## TAREFA A
Você pode transcrever na íntegra, sem nenhuma alteração, o texto sobre o acampamento e a visita dos servidores do Incra?

## TEXTO APRESENTADO
Em 2019, Goiano foi preso após liderar um movimento semelhante que invadiu uma área dentro da Floresta Nacional do Jamanxim, uma unidade de conservação protegida por lei.

Goiano (no centro, de chapéu) é a principal liderança do grupo, e disse estar recebendo ameaças de morte. Foto: Fernando Martinho/Mongabay.

Na quinta-feira (14), três servidores do Incra foram até o acampamento e conseguiram convencer os seguranças a abrir a porteira por cerca de duas horas para que todo o grupo pudesse se reunir. Os agentes públicos reconheceram a legitimidade do movimento de luta pela terra. Eles explicaram aos assentados, no entanto, que é preciso aguardar uma decisão da justiça determinando que Friedler devolva a área à União. No caso da área de Heller, a decisão já foi proferida, mas ainda precisa ser cumprida.

Uma vez que isso aconteça, a preferência será das famílias que já deveriam ter sido assentadas no PDS Terra Nossa, mas foram impedidas pelos fazendeiros. “Já existem 700 famílias na relação de assentadas esperando um lote”, explicou ao Mongabay o conciliador agrário Antônio José Ferreira da Silva. O Incra garantiu que voltaria ao local no dia 15 de dezembro para cadastrar aqueles que ainda não estão na lista de espera do órgão.

## REGISTROS FORNECIDOS
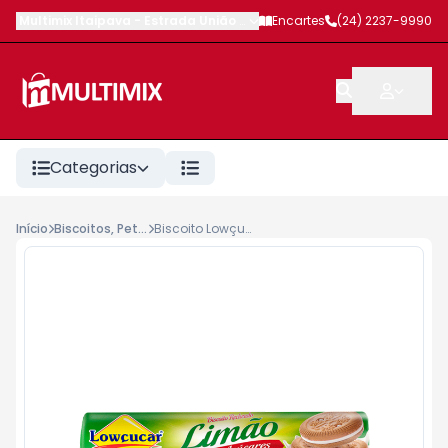
Multimix Itaipava
-
Estrada União e Indústria
Encartes
,
Petrópolis
(24) 2237-9990
-
RJ
Categorias
Início
Biscoitos, Petiscos, Salgados
Biscoito Lowçucar Recheado Zero 120g Limão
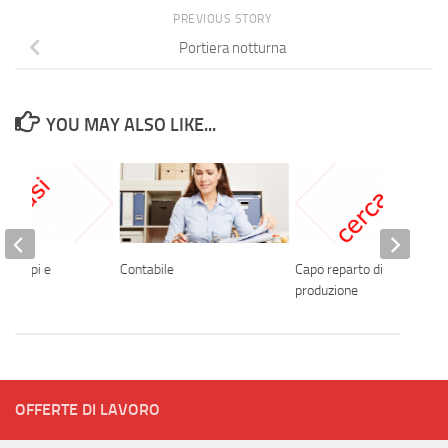
PREVIOUS STORY
Portiera notturna
YOU MAY ALSO LIKE...
di tempi e
Contabile
Capo reparto di
produzione
OFFERTE DI LAVORO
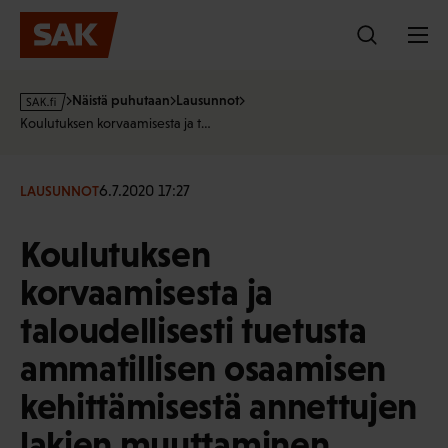
Hyppää
sisältöön
s
Näistä puhutaan
Lausunnot
a
Koulutuksen korvaamisesta ja t…
k
·
f
6.7.2020 17:27
LAUSUNNOT
i
Koulutuksen
korvaamisesta ja
taloudellisesti tuetusta
ammatillisen osaamisen
kehittämisestä annettujen
lakien muuttaminen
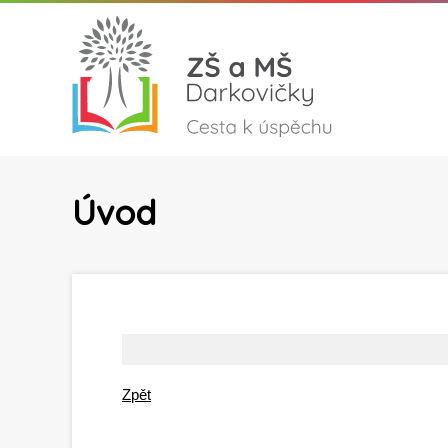
Úvod
Zpět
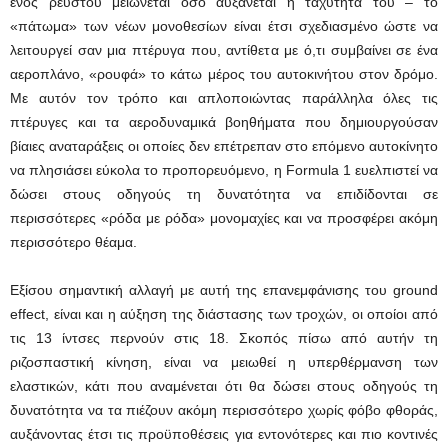
ενός ρευστού μειώνεται όσο αυξάνεται η ταχύτητά του – το
«πάτωμα» των νέων μονοθεσίων είναι έτσι σχεδιασμένο ώστε να
λειτουργεί σαν μια πτέρυγα που, αντίθετα με ό,τι συμβαίνει σε ένα
αεροπλάνο, «ρουφά» το κάτω μέρος του αυτοκινήτου στον δρόμο.
Με αυτόν τον τρόπο και απλοποιώντας παράλληλα όλες τις
πτέρυγες και τα αεροδυναμικά βοηθήματα που δημιουργούσαν
βίαιες αναταράξεις οι οποίες δεν επέτρεπαν στο επόμενο αυτοκίνητο
να πλησιάσει εύκολα το προπορευόμενο, η Formula 1 ευελπιστεί να
δώσει στους οδηγούς τη δυνατότητα να επιδίδονται σε
περισσότερες «ρόδα με ρόδα» μονομαχίες και να προσφέρει ακόμη
περισσότερο θέαμα.
Εξίσου σημαντική αλλαγή με αυτή της επανεμφάνισης του ground
effect, είναι και η αύξηση της διάστασης των τροχών, οι οποίοι από
τις 13 ίντσες περνούν στις 18. Σκοπός πίσω από αυτήν τη
ριζοσπαστική κίνηση, είναι να μειωθεί η υπερθέρμανση των
ελαστικών, κάτι που αναμένεται ότι θα δώσει στους οδηγούς τη
δυνατότητα να τα πιέζουν ακόμη περισσότερο χωρίς φόβο φθοράς,
αυξάνοντας έτσι τις προϋποθέσεις για εντονότερες και πιο κοντινές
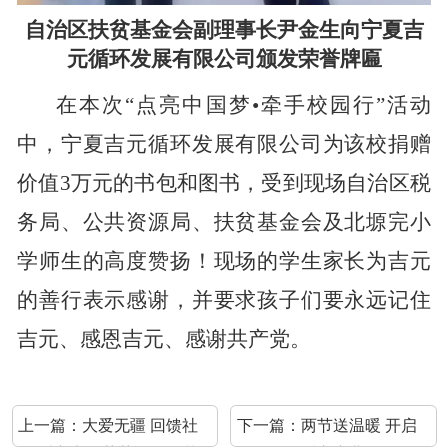
自治区扶贫基金会副理事长尹金生向宁夏吉
元循环发展有限公司颁发荣誉牌匾
在本次
“点亮中国梦•牵手校园行”活动
中，宁夏吉元循环发展有限公司为该校捐赠
价值3万元的书包和图书，受到现场自治区税
务局、公共资源局、扶贫基金会及北塬完小
学师生的高度赞扬！现场的学生家长为吉元
的善行表示感谢，并要求孩子们要永远记住
吉元、感恩吉元、感谢共产党。
上一篇：
大爱无疆 回馈社
下一篇：
两节送温暖 开启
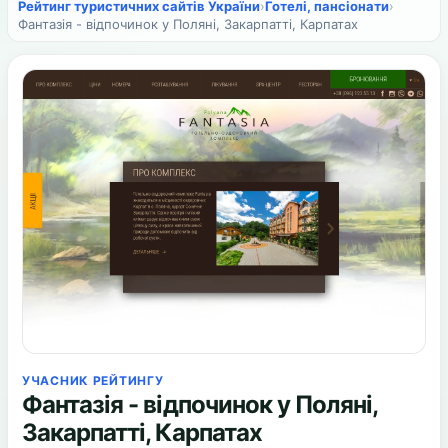
Рейтинг туристичних сайтів України
›
Готелі, пансіонати
›
Фантазія - відпочинок у Поляні, Закарпатті, Карпатах
УЧАСНИК РЕЙТИНГУ
Фантазія - відпочинок у Поляні,
Закарпатті, Карпатах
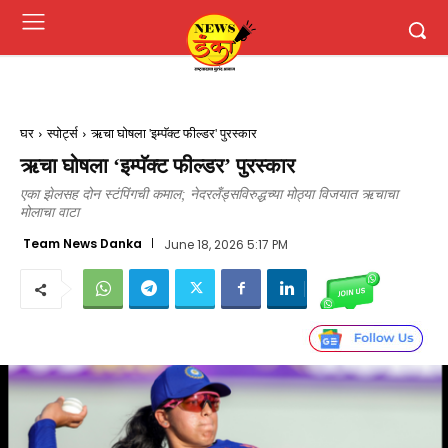
घर
स्पोर्ट्स
ऋचा घोषला 'इम्पॅक्ट फील्डर' पुरस्कार
ऋचा घोषला ‘इम्पॅक्ट फील्डर’ पुरस्कार
एका झेलसह दोन स्टंपिंगची कमाल; नेदरलँड्सविरुद्धच्या मोठ्या विजयात ऋचाचा
मोलाचा वाटा
Team News Danka
June 18, 2026 5:17 PM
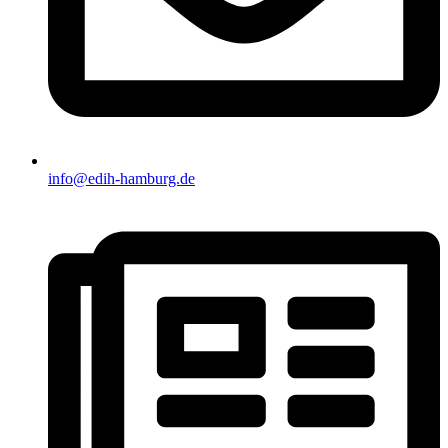
info@edih-hamburg.de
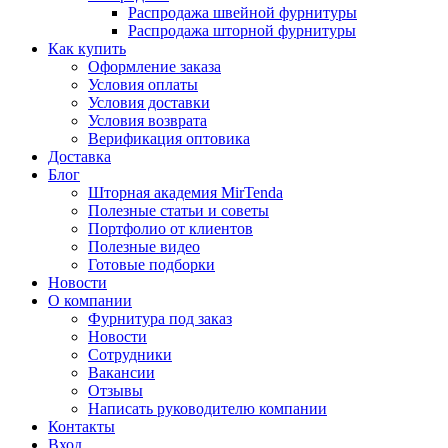
Распродажа швейной фурнитуры
Распродажа шторной фурнитуры
Как купить
Оформление заказа
Условия оплаты
Условия доставки
Условия возврата
Верификация оптовика
Доставка
Блог
Шторная академия MirTenda
Полезные статьи и советы
Портфолио от клиентов
Полезные видео
Готовые подборки
Новости
О компании
Фурнитура под заказ
Новости
Сотрудники
Вакансии
Отзывы
Написать руководителю компании
Контакты
Вход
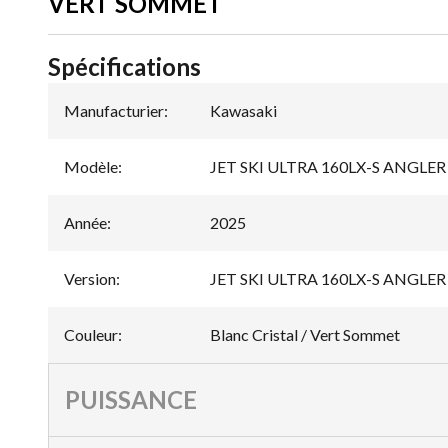
VERT SOMMET
Spécifications
Manufacturier
:
Kawasaki
Modèle
:
JET SKI ULTRA 160LX-S ANGLER
Année
:
2025
Version
:
JET SKI ULTRA 160LX-S ANGLER Bl
Couleur
:
Blanc Cristal / Vert Sommet
PUISSANCE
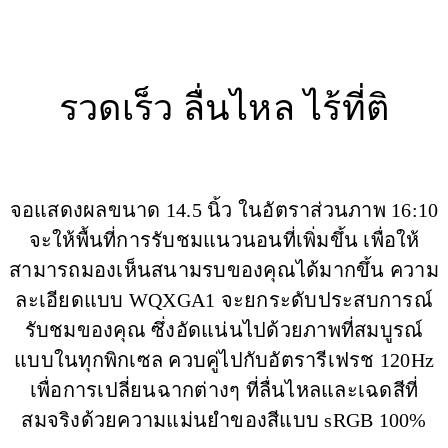
รวดเร็ว ลื่นไหล ไร้ที่ติ
จอแสดงผลขนาด 14.5 นิ้ว ในอัตราส่วนภาพ 16:10
จะให้พื้นที่การรับชมแนวนอนที่เพิ่มขึ้น เพื่อให้
สามารถมองเห็นสนามรบของคุณได้มากขึ้น ความ
ละเอียดแบบ WQXGA1 จะยกระดับประสบการณ์
รับชมของคุณ ซึ่งอัดแน่นไปด้วยภาพที่สมบูรณ์
แบบในทุกพิกเซล ควบคู่ไปกับอัตรารีเฟรช 120Hz
เพื่อการเปลี่ยนฉากต่างๆ ที่ลื่นไหลและเฉดสีที่
สมจริงด้วยความแม่นยำของสีแบบ sRGB 100%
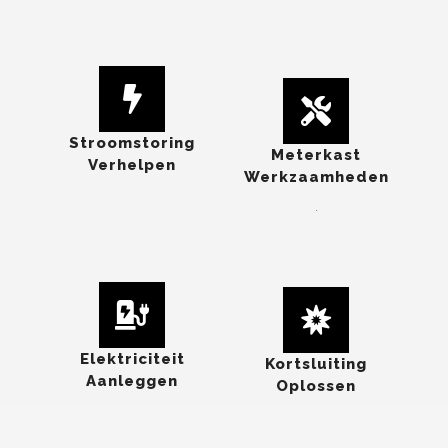
Stroomstoring
Meterkast
Verhelpen
Werkzaamheden
.
Elektriciteit
Kortsluiting
Aanleggen
Oplossen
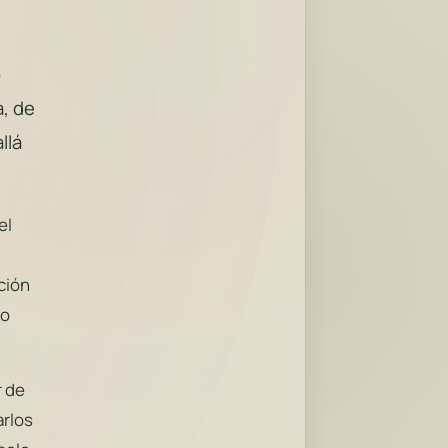
o
, de
llá
el
ción
no
r de
arlos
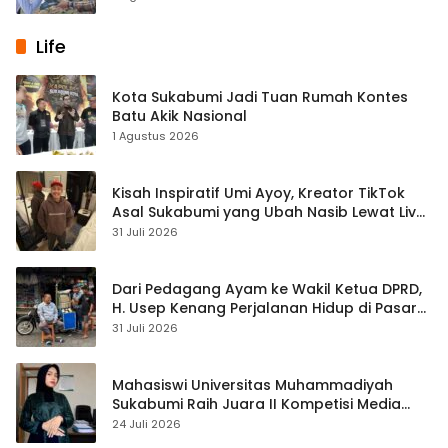
Life
Kota Sukabumi Jadi Tuan Rumah Kontes
Batu Akik Nasional
1 Agustus 2026
Kisah Inspiratif Umi Ayoy, Kreator TikTok
Asal Sukabumi yang Ubah Nasib Lewat Live
Streaming
31 Juli 2026
Dari Pedagang Ayam ke Wakil Ketua DPRD,
H. Usep Kenang Perjalanan Hidup di Pasar
Cisaat
31 Juli 2026
Mahasiswi Universitas Muhammadiyah
Sukabumi Raih Juara II Kompetisi Media
Pembelajaran Digital Tingkat Internasional
24 Juli 2026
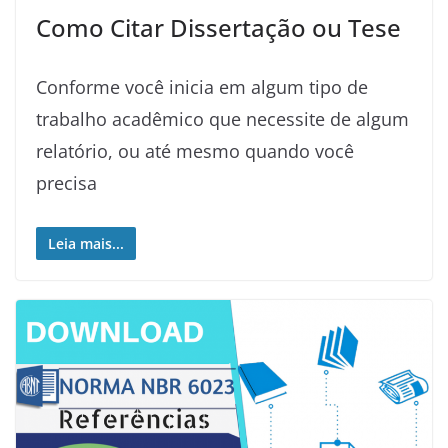
Como Citar Dissertação ou Tese
Conforme você inicia em algum tipo de
trabalho acadêmico que necessite de algum
relatório, ou até mesmo quando você
precisa
Leia mais...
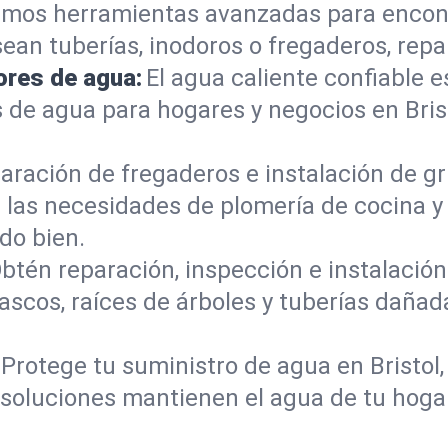
mos herramientas avanzadas para encont
sean tuberías, inodoros o fregaderos, re
ores de agua:
El agua caliente confiable e
 de agua para hogares y negocios en Bris
aración de fregaderos e instalación de gri
las necesidades de plomería de cocina y 
do bien.
btén reparación, inspección e instalación 
tascos, raíces de árboles y tuberías daña
Protege tu suministro de agua en Bristol
s soluciones mantienen el agua de tu hoga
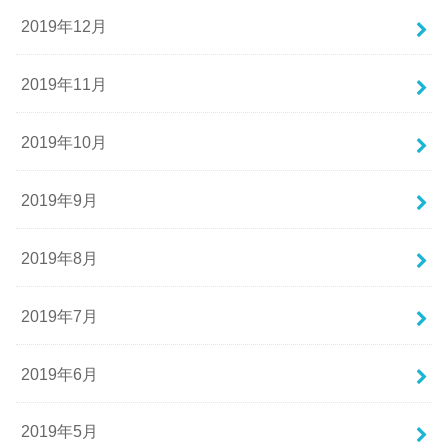
2019年12月
2019年11月
2019年10月
2019年9月
2019年8月
2019年7月
2019年6月
2019年5月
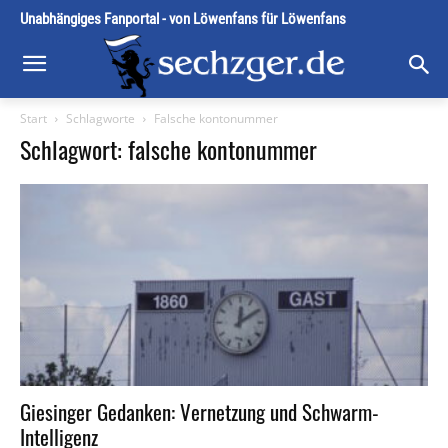
Unabhängiges Fanportal - von Löwenfans für Löwenfans
Start
Schlagworte
Falsche kontonummer
Schlagwort: falsche kontonummer
Giesinger Gedanken: Vernetzung und Schwarm-
Intelligenz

## TAREFA B
Você pode reproduzir, sem nenhuma alteração, as linhas dos registros a partir da que contém "Unabhängiges Fanportal - von" até o fim dos registros, incluindo ambas as extremidades?

## RESOLUÇÃO DA TAREFA A
Em 2019, Goiano foi preso após liderar um movimento semelhante que invadiu uma área dentro da Floresta Nacional do Jamanxim, uma unidade de conservação protegida por lei.

Goiano (no centro, de chapéu) é a principal liderança do grupo, e disse estar recebendo ameaças de morte. Foto: Fernando Martinho/Mongabay.

Na quinta-feira (14), três servidores do Incra foram até o acampamento e conseguiram convencer os seguranças a abrir a porteira por cerca de duas horas para que todo o grupo pudesse se reunir. Os agentes públicos reconheceram a legitimidade do movimento de luta pela terra. Eles explicaram aos assentados, no entanto, que é preciso aguardar uma decisão da justiça determinando que Friedler devolva a área à União. No caso da área de Heller, a decisão já foi proferida, mas ainda precisa ser cumprida.

Uma vez que isso aconteça, a preferência será das famílias que já deveriam ter sido assentadas no PDS Terra Nossa, mas foram impedidas pelos fazendeiros. “Já existem 700 famílias na relação de assentadas esperando um lote”, explicou ao Mongabay o conciliador agrário Antônio José Ferreira da Silva. O Incra garantiu que voltaria ao local no dia 15 de dezembro para cadastrar aqueles que ainda não estão na lista de espera do órgão.

## RESOLUÇÃO DA TAREFA B
Unabhängiges Fanportal - von Löwenfans für Löwenfans
Start
Schlagworte
Falsche kontonummer
Schlagwort: falsche kontonummer
Giesinger Gedanken: Vernetzung und Schwarm-
Intelligenz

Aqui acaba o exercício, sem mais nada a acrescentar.